… Die „göttliche Regieführung“ sehe ich als gegeben an … (Schauungen & Prophezeiungen)

Nullmark, Samstag, 14.01.2012, 22:36 (vor 4506 Tagen) (3843 Aufrufe)

Zitat:
„ … Die Bibel in den entsprechenden Teilen unterscheidet sich in ihrer Dramaturgie kein Fitzelchen von dem was wir hier so munter diskutieren. Die „göttliche Regieführung“ sehe ich als gegeben an, mir scheint es auch durchaus als belegt zu gelten, dass zahlreiche Seher der Neuzeit dies ebenso tun. …“
und
„…Womöglich hinkt unser „Verständnishorizont“ irgendwie seiner Zeit nach? Oder wir haben ganz schlicht dasselbe Problem wie vergangene Epochen, dass sich das, was wir noch nicht kennen und erfassen können eben einfach nicht begreifen lässt!? Weltenwende als Denkenwende nach dem Großreinemachen… „.
(Urheberrecht bei @rauhnacht)


Guten Tag zusammen.

Diese Brücken scheinen mir auf den ersten Blick ziemlich wackelig.
Es reizt mich schon zum Widerspruch, unseren neuzeitlichen Verständnishorizont so einfach als Ausrede hinnehmen zu wollen, dafür, dass wir zuließen, dass unsere ursprünglich vorhandenen spirituellen Fähigkeiten im Laufe unserer mentalen Reifung verschüttet wurden.
Die Vermutung, dass dies so gewollt war/ist, treibt mich schon seit einigen Jahren um und führte zu einer Reihe von Überlegungen, die @rauhnacht in dem anderen Faden so wunderbar zusammengefasst hat. Dies scheint mir eine eigene Betrachtung wert.

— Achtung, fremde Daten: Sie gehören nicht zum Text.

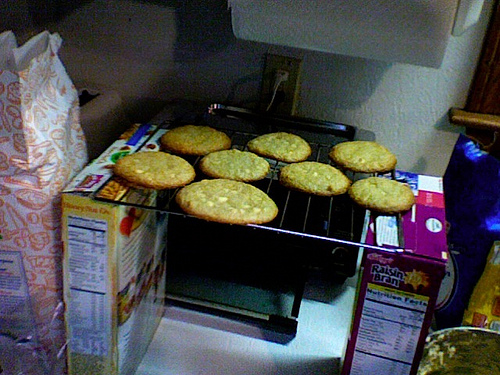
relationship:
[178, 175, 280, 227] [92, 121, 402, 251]
cookie atop rack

Zu erwartender Erkenntnisgewinn veranlasste mich hier zur Anmeldung. Ich stelle voran, dass ich die im Forum verwendeten Begriffe möglicherweise zu weit fasse oder ihnen einen anderen Inhalt zuordne, da die Zusammenhänge auf mir fremde Art und Weise strukturiert und zugeordnet sind. Deshalb fühle ich mich mit nachfolgendem Aufsatz in dem Forum hier nicht besonders gut und bin verunsichert, wie auch schon mit meinen vorhergehenden Beiträgen als Mitleser. Ich werde also vermutlich erneut mit beiden Beinen gleichzeitig in das eine oder andere Fettnäpfchen tapsen. Dafür entschuldige ich mich schon mal vorab und bitte um Verzeihung.
Für den „Nicht-Seher“ Nullmark bedeutet es eine außerordentliche Gehirnakrobatik hier die Strukturen zu erkennen und die eine oder andere zum Verständnis der Ganzheit notwendige Näherung zu bilden.
Meine Position ist also die des Beobachters – vielleicht in einer Situation, vergleichbar mit der von mir bereits erwähnten in „Schrödingers Katze“. Ich suche Antworten und bin für jeden Hinweis dankbar.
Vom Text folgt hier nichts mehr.